My other role model is Jessica von Bredow-Werndl (German Olympic gold medalist in dressage). With her I share my love and gratitude for animals, especially horses. In her field you also need perseverance and quite a lot of patience to get what you want from a horse. They are animals of utmost sensitivity, which teach you to control yourself, to guide and use your internal energy in the most efficient way; only by paying attention to the most minimal detail can you and your horse become a team.


Is your field welcoming to women?

This is a difficult question for me to answer. For myself, yes, I think the field has welcomed me. I have always been able to achieve what I wanted to, but at the same time I know it is not the case for everybody. Thankfully, more and more women are becoming scientists with high-level positions within the research field, and the same is happening in industry, I think. More and more, we see women becoming CEOs and/or heads of the most important and strategic departments of many biotech and pharma companies, and this is very good news: something is definitively moving out there!

Of course, there are still challenges or barriers that need to be solved. The most important one is reconciling family life with everything you have to achieve at your job and personal expectations, but I think we are doing much better than in the past, and that by itself is good news.


Do you have tips for dealing with sexism in the workplace?
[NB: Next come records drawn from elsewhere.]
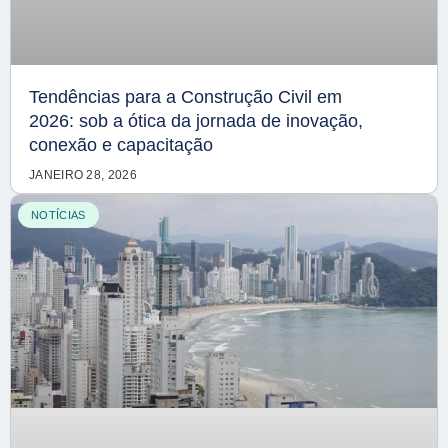
Tendências para a Construção Civil em
2026: sob a ótica da jornada de inovação,
conexão e capacitação
JANEIRO 28, 2026
NOTÍCIAS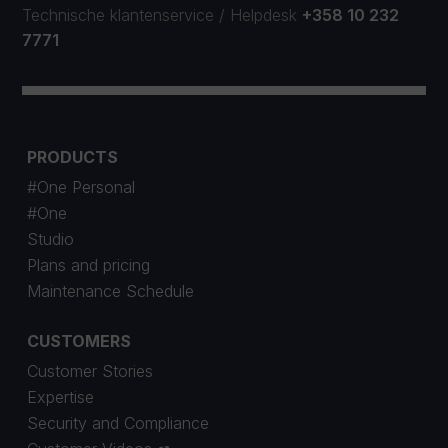
Technische klantenservice
/
Helpdesk
+358 10 232
7771
PRODUCTS
#One Personal
#One
Studio
Plans and pricing
Maintenance Schedule
CUSTOMERS
Customer Stories
Expertise
Security and Compliance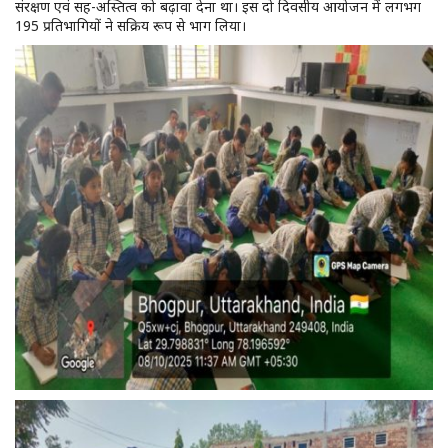
संरक्षण एवं सह-अस्तित्व को बढ़ावा देना था। इस दो दिवसीय आयोजन में लगभग
195 प्रतिभागियों ने सक्रिय रूप से भाग लिया।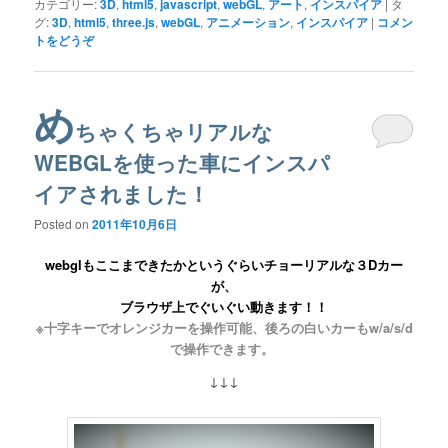
カテゴリー:
3D
,
html5
,
javascript
,
webGL
,
アート
,
インスパイア
|
タ
グ:
3D
,
html5
,
three.js
,
webGL
,
アニメーション
,
インスパイア
|
コメン
トをどうぞ
め
ちゃくちゃリアルな
WEBGLを使った車にインスパ
イアされました！
Posted on
2011年10月6日
webglもここまできたかというぐらいチョーリアルな３Dカー
が、
ブラウザ上でぐいぐい動きます！！
※十字キーでオレンジカーを操作可能、後ろの白いカーもw/a/s/d
で操作できます。
↓↓↓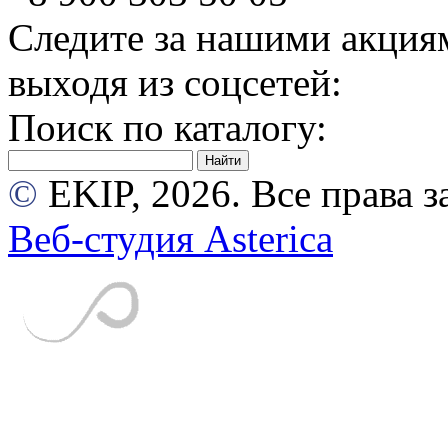
Следите за нашими акция
выходя из соцсетей:
Поиск по каталогу:
©
EKIP, 2026. Все права
Веб-студия Asterica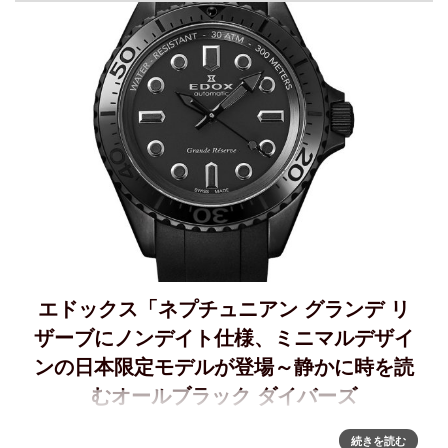
（ ムータ・マリ
エドックス「ネプチュニアン グランデ リ
ザーブにノンデイト仕様、ミニマルデザイ
ンの日本限定モデルが登場～静かに時を読
むオールブラック ダイバーズ
「日本限定 ネプチュニアン グランデ リザーブ」～静かに時
続きを読む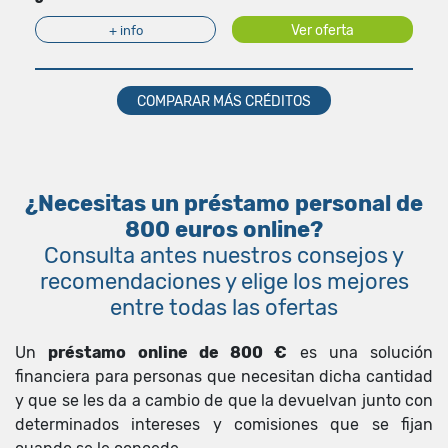
Ver oferta
+ info
COMPARAR MÁS CRÉDITOS
¿Necesitas un préstamo personal de
800 euros online?
Consulta antes nuestros consejos y
recomendaciones y elige los mejores
entre todas las ofertas
Un
préstamo online de 800 €
es una solución
financiera para personas que necesitan dicha cantidad
y que se les da a cambio de que la devuelvan junto con
determinados intereses y comisiones que se fijan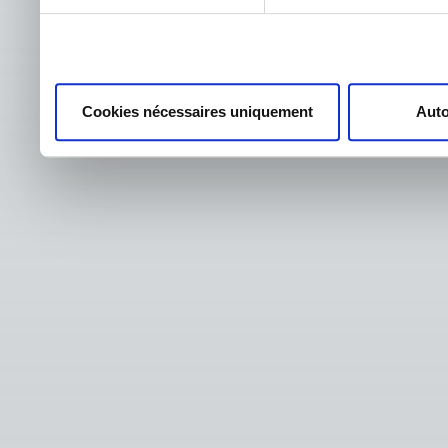
Cookies nécessaires uniquement
Auto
Not really, as I never have experienced myself. But I think that if I ever experience it, I would fight it by demonstrating that women (in this case me) are equally capable of doing those tasks/activities/role positions that some men/women claim we can’t.


What advice can you give to young women contemplating a career in your field?

I would suggest that girls and young women prepare themselves (from the content and technical side) as much as possible, and then simply go for their dreams, keep calm and be patient. We tend to rush things and this doesn’t help us to reach our goals – it only leaves us frustrated. I really do believe that opportunities will arrive at the right time.